United States v. Tolliver

GLADIS, Judge

(dissenting):

I dissent. Convicted of larceny and unlawful entry, the accused contends that the military judge erred in refusing to suppress the fruits of a search and that the evidence is insufficient to establish an unlawful entry. In my opinion the fruits of a lawful search incident to an apprehension based on probable cause were properly admitted in evidence. The evidence of record, however, does not establish that the accused’s entry was unlawful.

PROBABLE CAUSE

I disagree with the conclusion of the majority that the agent who apprehended the accused lacked probable cause. The information known to the arresting officer must show facts, not conclusions, that establish probable cause. Such information, however, is not intended to establish the existence of guilt either prima facie or beyond a reasonable doubt, but only to establish that the probabilities weigh in the Government’s favor, and thus justify the apprehension. See United States v. Scarborough, 23 U.S.C.M.A. 51, 48 C.M.R. 522 (1974). In determining whether probable cause has been shown, courts must not be hypertechnical. Id., citing United States v. Ventresca, 380 U.S. *871102, 108, 85 S.Ct. 741, 13 L.Ed.2d 684 (1965). In dealing with probable cause, we deal with probabilities. These are not technical, they are factual and practical considerations on which reasonable and prudent men, not legal technicians act. Brinegar v. United States, 338 U.S. 160, 175, 69 S.Ct. 1302, 93 L.Ed. 1879 (1949). The question is not whether a better showing of probable cause could have been made, but whether one in fact was made. United States v. Scarborough, supra; United States v. Leyva, 4 M.J. 690 (N.C.M.R.1977), pet. granted on other grounds, 5 M.J. 19 (C.M.A.1978).
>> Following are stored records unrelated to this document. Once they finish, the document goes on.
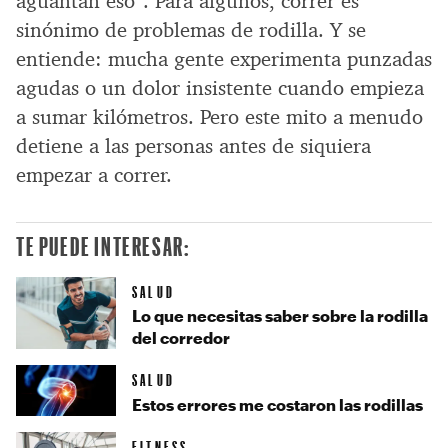
aguantan eso”. Para algunos, correr es
sinónimo de problemas de rodilla. Y se
entiende: mucha gente experimenta punzadas
agudas o un dolor insistente cuando empieza
a sumar kilómetros. Pero este mito a menudo
detiene a las personas antes de siquiera
empezar a correr.
TE PUEDE INTERESAR:
SALUD
Lo que necesitas saber sobre la rodilla
del corredor
SALUD
Estos errores me costaron las rodillas
FITNESS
The agent who apprehended the accused in this case was justified. He knew that the accused had been in the vicinity at the time of the theft and had prior financial problems which furnished a motive for the crime. The accused had difficulty in accounting for his whereabouts and appeared to be extremely nervous when questioned by the agent. The agent had eliminated his only other suspect, a sergeant, after personally searching him with negative results and receiving a reasonable account of his whereabouts. He did not believe that any person who was assigned to a section other than the accused’s and the sergeant’s committed the crime because he would have been unfamiliar with the area, unaware that the victim had left his money in the room, or afraid to break into the room not knowing when the members of the section would return. Although further investigation might have established a better showing of probable cause, the facts known to the agent were sufficient to warrant a prudent man in believing that the accused had committed the crime and consequently established probable cause for his apprehension.

UNLAWFUL ENTRY

The accused contends that the evidence was insufficient to establish that his entry into his section’s training room, where the larceny occurred, was unlawful because the record does not establish that the individual who padlocked the door to the room had authority to do so. The accused entered through an unlocked window in order to find a cigarette. The nature of the room, the status of the accused, and the time and purpose of his entry tend to indicate a lawful entry. The padlocked door and the method of entry indicate the opposite. In the absence of additional evidence showing that the accused was not authorized to enter at the time, the record does not establish the unlawfulness of his entry beyond a reasonable doubt. See United States v. Williams, 4 U.S.C.M.A. 214, 15 C.M.R. 241 (1954).

Accordingly, I would affirm the findings of guilty of Charge I alleging larceny, disapprove the finding of guilty of Charge II alleging unlawful entry, and reassess the sentence.